Consignes:
1 - D'après le texte sur le livret de l'ours danseur, en quelle année La vitre brisée a-t-elle vu le jour ?
2 - Recopiez dans le texte sur le livret de l'ours danseur tout ce qui va de "Avec l’arrivée du" jusqu'à "boîte aux lettres.".

Extrait de page:
============
‘Tard, pour finir’, le premier livret offert par l’ours danseur

Avec l’arrivée du printemps, l’ours danseur émerge de son antre et se met gaillardement à la nano-édition, avec ce premier livret offert à qui pourrait s’y intéresser, qui rassemble l’essentiel des poèmes et proses poétiques de Lionel Évrard. L’objet ‒ sobriété éditoriale oblige ‒ se présente sous la forme d’un livret au format A5, comprenant 36 pages + 4 pages de couverture. On peut se le procurer en communiquant son adresse postale à l’ours, et en guettant quelques jours plus tard sa boîte aux lettres.

 

C’est aux alentours de la vingtaine que s’est imposée à moi la tentation poétique. Je m’efforçais alors tant bien que mal d’apprivoiser les codes de la fiction romanesque, mais il m’a pourtant fallu toutes affaires cessantes, en parfait Candide, m’aventurer sur cette terra incognita. Les textes nés de ces explorations ont paru ici ou là – et plus particulièrement dans Lard-Frit, la créature fandomique lilliputienne née de l’esprit foutraque de Jean-Louis Lebreton. Certains, les ayant lus, leur ont trouvé quelque intérêt. Il en est même qui se sont fendus de quelques mots laudateurs. Il ne m’en a pas fallu davantage pour me lancer dans la publication à compte d’auteur d’un petit recueil de ce que j’appelais alors mes « bonsaïs littéraires ». Sous la forme d’un livre-objet conçu par Frédéric Serva et illustré par Hervé Thibon, la chose, intitulée La vitre brisée, a vu le jour en 1984. Du tirage initial de 300 exemplaires, il a dû se vendre un peu plus de la moitié, sans autre moyen que le système D (ni internet ni Facebook en ce temps-là) et sans autre soutien que le bouche à oreille et quelques échos chaleureux (merci Joëlle Wintrebert et quelques autres). C’était une autre époque… Une partie du stock restant a ensuite été confiée à Alain Garguir, qui l’a écoulée au fil des ans par le biais de Flatland, l’association qu’il avait créée. Le reste s’est égaré au fil de mes déménagements et pérégrinations. Il doit m’en rester au fond d’une valise au grenier une dizaine d’exemplaires non montés, dont il faudra bien un jour que je me décide à faire quelque chose.
============
Extrait de données:
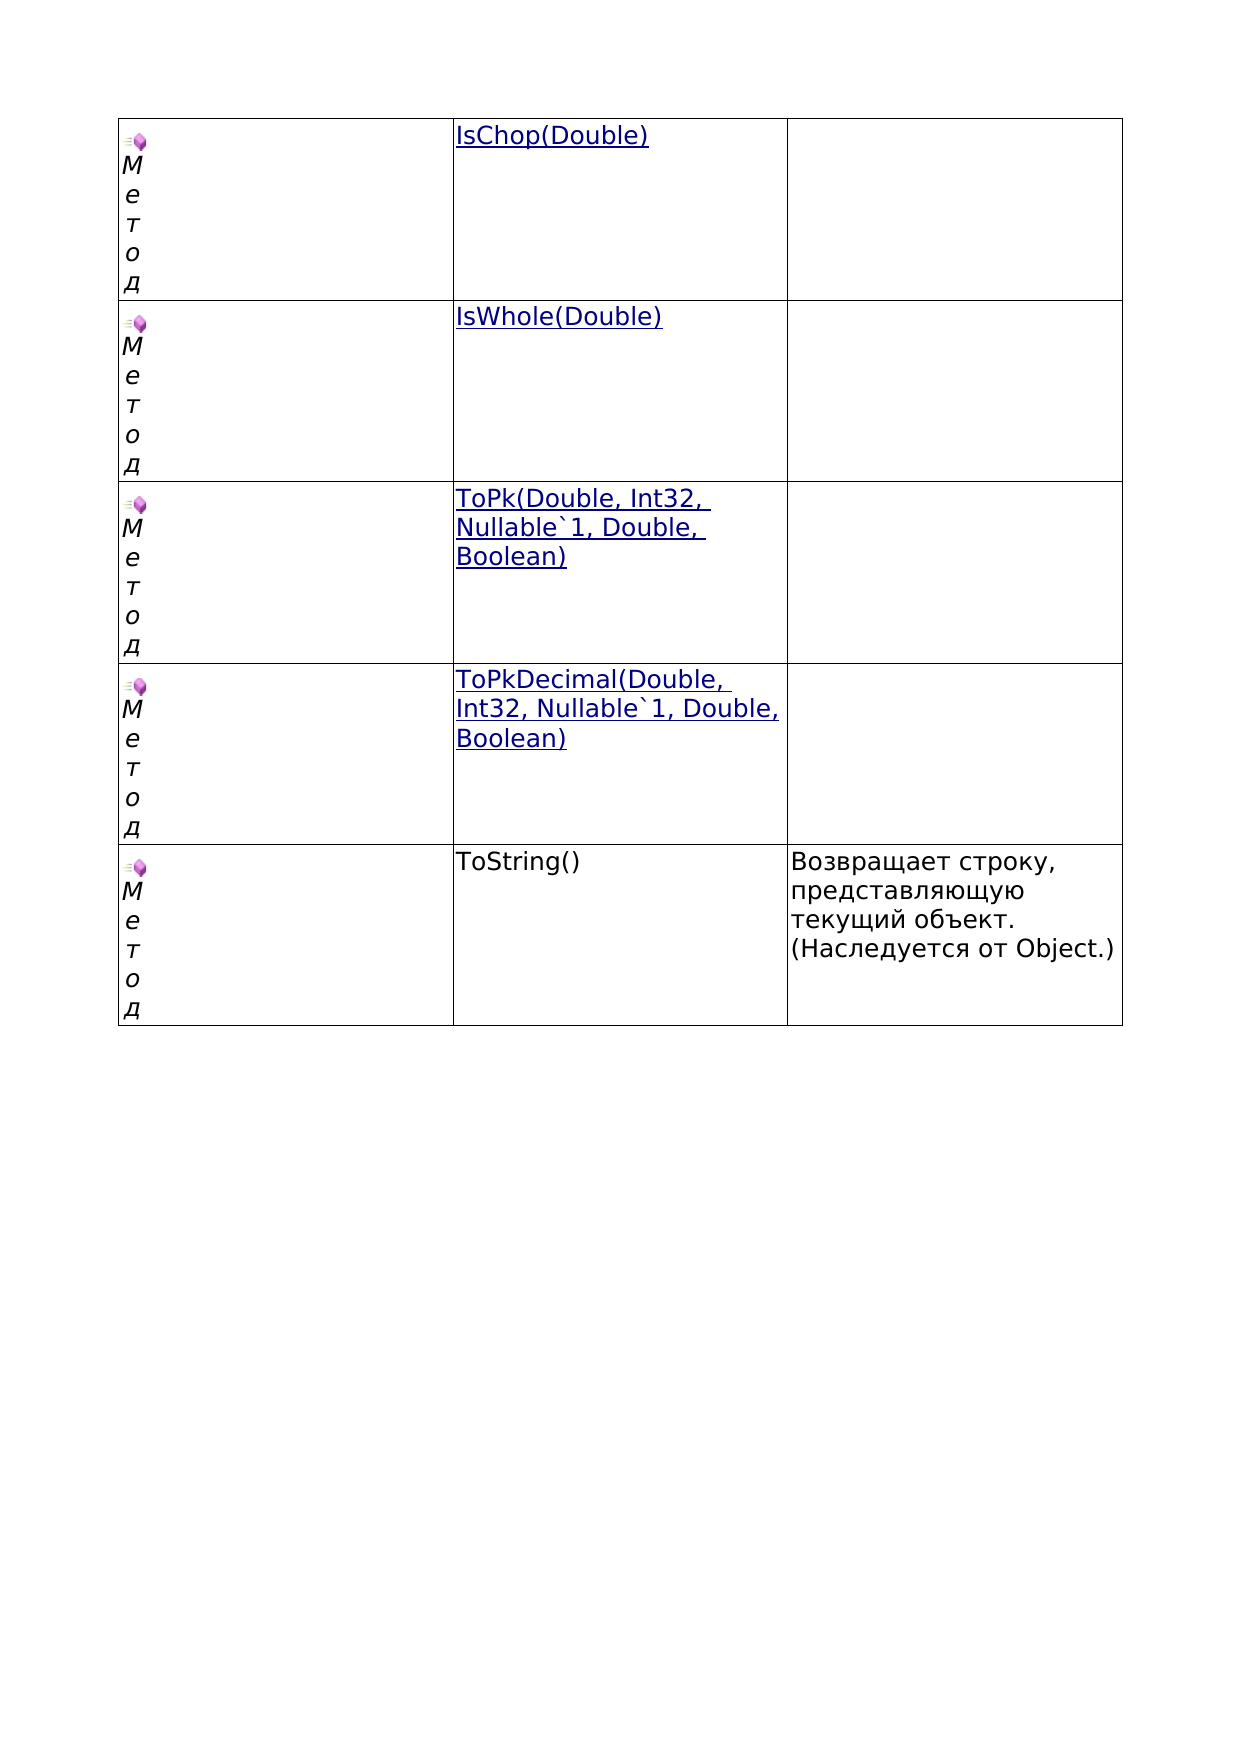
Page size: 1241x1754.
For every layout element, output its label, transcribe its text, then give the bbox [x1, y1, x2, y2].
============
Problèmes résolus:
1 - En 1984.

2 -
Avec l’arrivée du printemps, l’ours danseur émerge de son antre et se met gaillardement à la nano-édition, avec ce premier livret offert à qui pourrait s’y intéresser, qui rassemble l’essentiel des poèmes et proses poétiques de Lionel Évrard. L’objet ‒ sobriété éditoriale oblige ‒ se présente sous la forme d’un livret au format A5, comprenant 36 pages + 4 pages de couverture. On peut se le procurer en communiquant son adresse postale à l’ours, et en guettant quelques jours plus tard sa boîte aux lettres.